18)   Options trade in units called:
a) Contracts
Options trade in units called “contracts” because that’s what they are – contracts between two people to buy and sell shares of stock. Stock trades in “shares” while options trade in “contracts.”
 
19)   The last trading day for options is:
c) The third Friday of the expiration month
The last trading day is the third Friday of the expiration month. Technically, options expire on Saturday following the third Friday but the last “trading” day is the third Friday.
 
20)   Because a portion of an option’s value declines over time, options are referred to as:
b) Wasting assets
A wasting asset is one whose price declines with the passage of time. Some options decline very little while others decline much more and much faster. Regardless, all options are classified as a wasting asset.
 
21)   Which “style” are all equity options?
d) American
All equity options are American style, which means you can exercise them at any time prior to expiration. Bermudan and Asian options are actually styles too but they fall under the category of exotic options.
 
22)   If you sell a put option, you have:
a) The potential obligation to buy stock
Put sellers have the potential obligations to buy stock. They must buy the stock only if the long put holder decides to exercise.
 
23)   If you sell a call option, you have:
b) The potential obligation to sell stock
                Call sellers have to sell stock only if the long call holder exercises.
 
24)   If you sell an option, you collect a premium. What happens to that premium if you are assigned? 
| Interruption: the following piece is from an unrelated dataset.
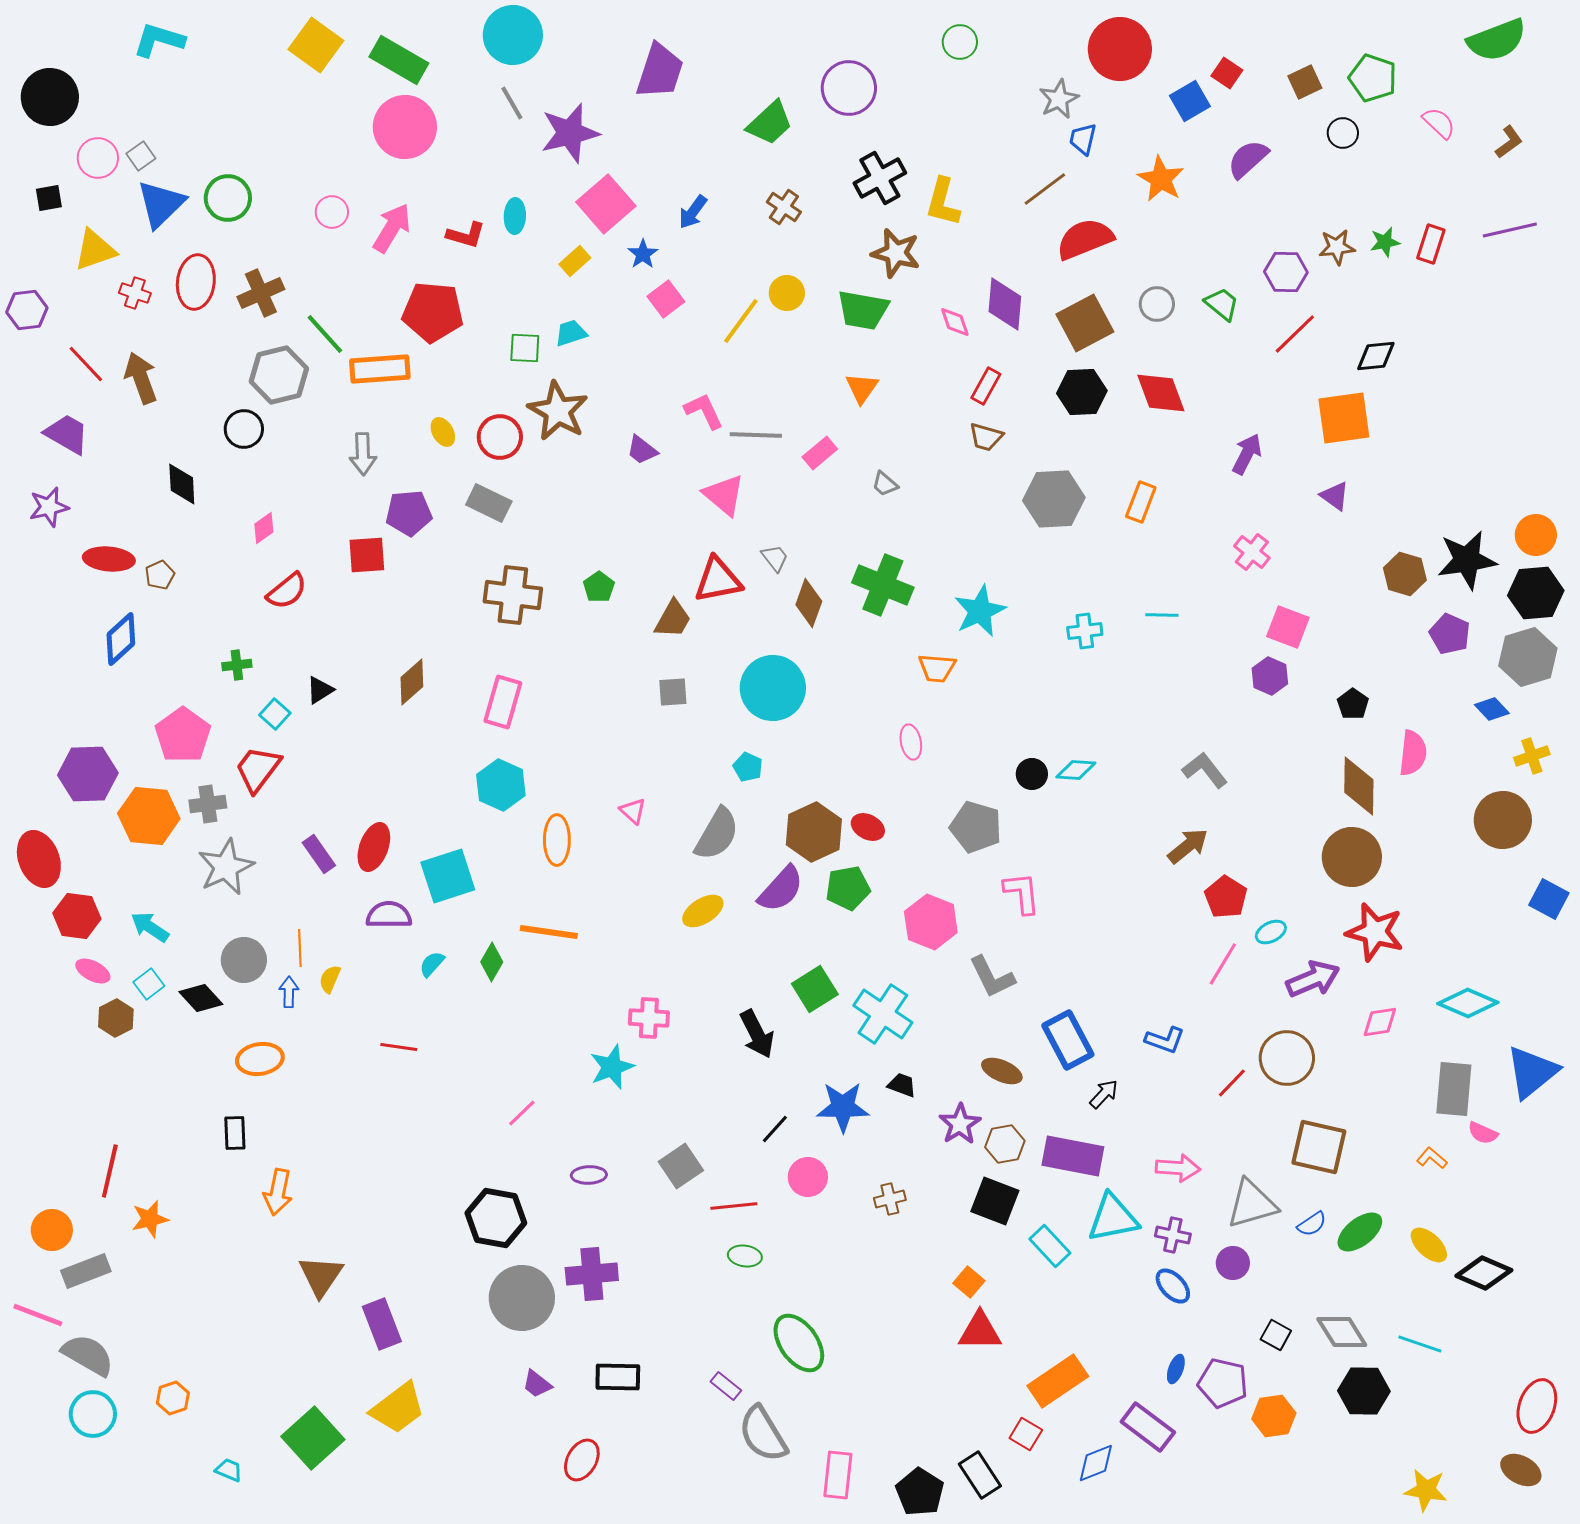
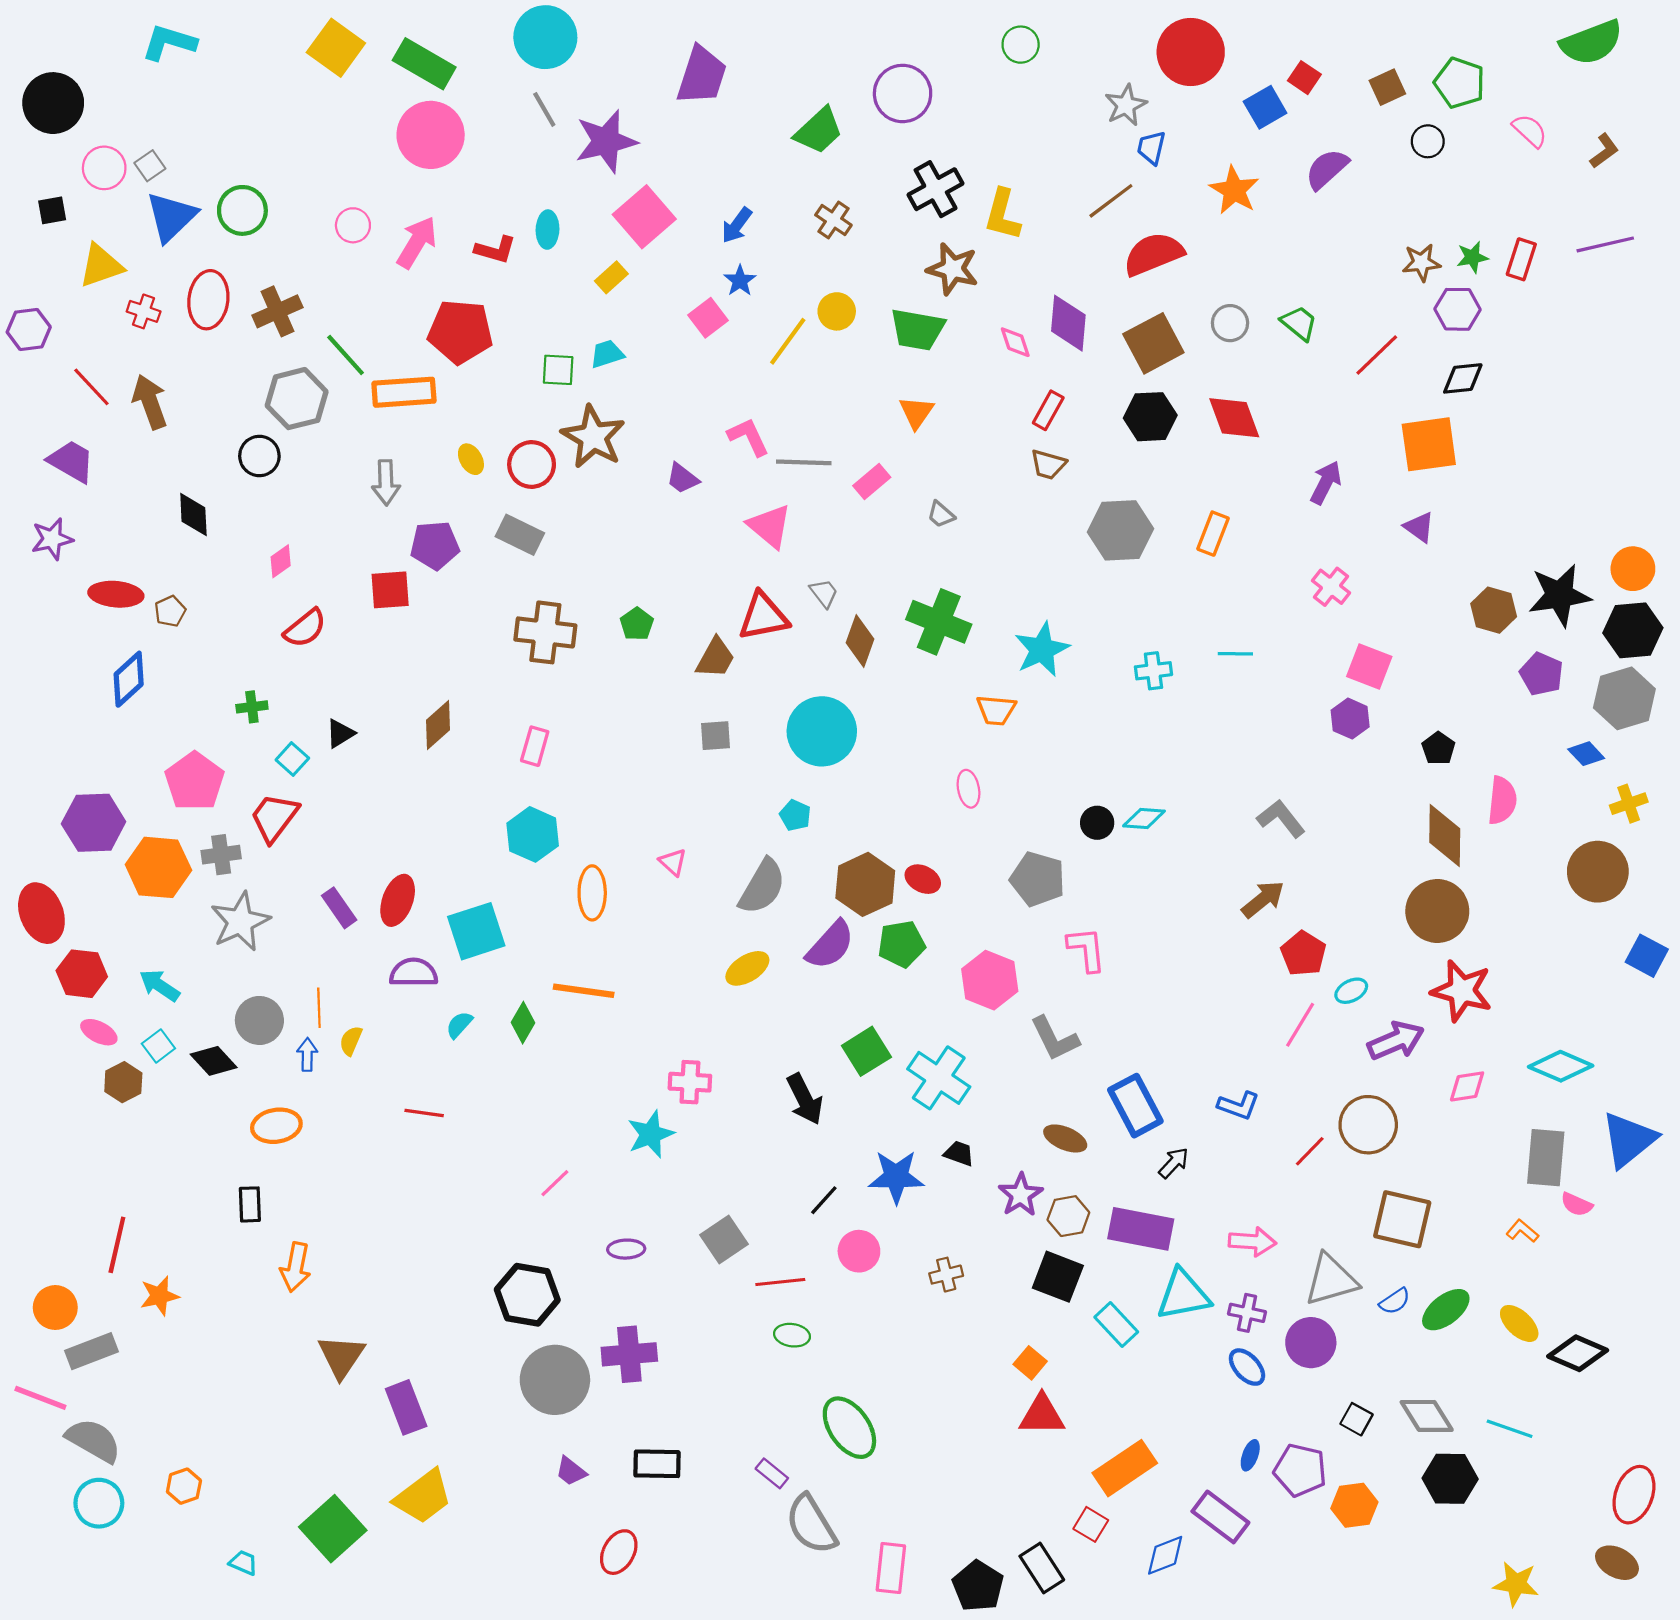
blue star: (643, 254) -> (740, 281), moved
purple hexagon: (1286, 272) -> (1458, 309), moved
pink rectangle: (503, 702) -> (535, 746), size x0.7
purple circle: (1233, 1263) -> (1311, 1343), size x1.4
c) You keep the premium regardless of whether you’re assigned or not
Option sellers always keep the premium regardless of what happens. That is their fee for accepting some type of obligation (risk).
 
25)   If you buy or sell an option, you can escape your obligations by: 
d) Entering a reversing trade
You can always get out of an option contract by entering a reversing trade of the same month and strike. If you originally purchased an ABC $50 call you would enter a reversing trade by selling an ABC $50 call.